Court Opinion

ID: 3252893
Source: CourtListenerOpinion
Date Created: 2016-07-05 16:23:13.796589+00
Date Added: 2024-06-11T07:40:59.178419
License: Public Domain

In my opinion this appeal should not be dismissed; that to dismiss it is, among other unjustifiable effects, to overrule Ex parte Campbell, 130 Ala. 171, 182, 183, 30 So. 385, and Mayfield v. County Com'rs, 148 Ala. 548, 550, 551, 41 So. 932. There is no reason to overturn the settled practice under which this appeal was taken. The error of the dismissal now entered is further emphasized by the fact that Code 1896, § 431, as construed in Ex parte Campbell, supra, was re-adopted as section 2843 of the Code of 1907, whereupon the construction then given section 431 of the Code of 1896 has been made a part of the present section 2843. 11 Mich.

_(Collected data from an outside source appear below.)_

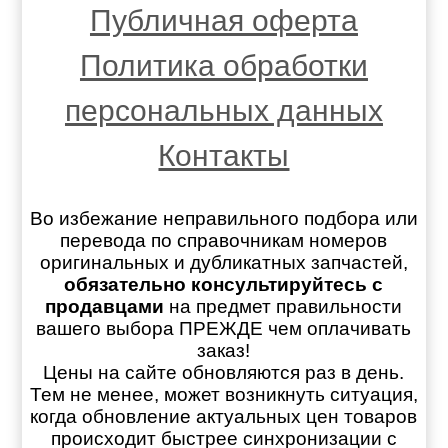
Публичная оферта
Политика обработки
персональных данных
Контакты
Во избежание неправильного подбора или
перевода по справочникам номеров
оригинальных и дубликатных запчастей,
обязательно консультируйтесь с
продавцами
на предмет правильности
вашего выбора ПРЕЖДЕ чем оплачивать
заказ!
Цены на сайте обновляются раз в день.
Тем не менее, может возникнуть ситуация,
когда обновление актуальных цен товаров
происходит быстрее синхронизации с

Dig. Ala. Rep. p. 1114, collating numerous authorities. This very material feature has not been accorded deserved effect in this cause.

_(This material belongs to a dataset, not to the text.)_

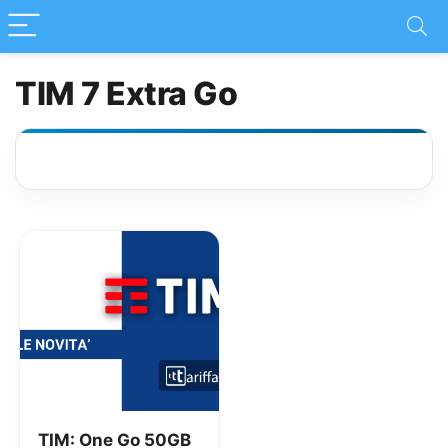
TIM 7 Extra Go
TIM: One Go 50GB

In Ex parte Campbell, supra, it was plainly decided that the judicial act of ordering rule nisi to issue was a "judgment" within the purview of Code 1896, § 431, now Code 1907, § 2843; and the correctness of this view is further confirmed by the provisions of Code 1896, § 432, now Code 1907, § 2844, to which reference is made in the Campbell Case opinion at page 185 of 130 Ala., at page 385 of 30 South. In the Mayfield Case, supra, the court was careful, as it ought always to be to discriminate the initial statutory function of the judges from the like function of the court — this in accordance with the like discrimination fully stated at page 185 of 130 Ala., at page 385 of 30 South. Since a rule nisi is a rule nisi whether it issues in a proceeding for mandamus, prohibition, certiorari, or otherwise, there is no foundation upon which to rest a distinction between rules nisi in such several proceedings.
Reading the present order of dismissal in the light of the Mayfield Case, 148 Ala. p. 551, 41 So. 932, one rather startling effect is to leave section 2843 no operation whatsoever, since it was held in the Mayfield Case, supra — and that ruling is not now questioned — that from the "final judgment" of the court (not the judge) on petitions for mandamus, prohibitions, etc., a right of appeal is provided by Code 1896, § 2827, now section 4866 of the Code of 1907, a statute also readopted, without change, in the Code of 1907. 11 Mich. Dig. Ala. Rep. p. 1114. I, therefore, dissent from the dismissal of this appeal.
ANDERSON, C. J., concurs in the foregoing opinion.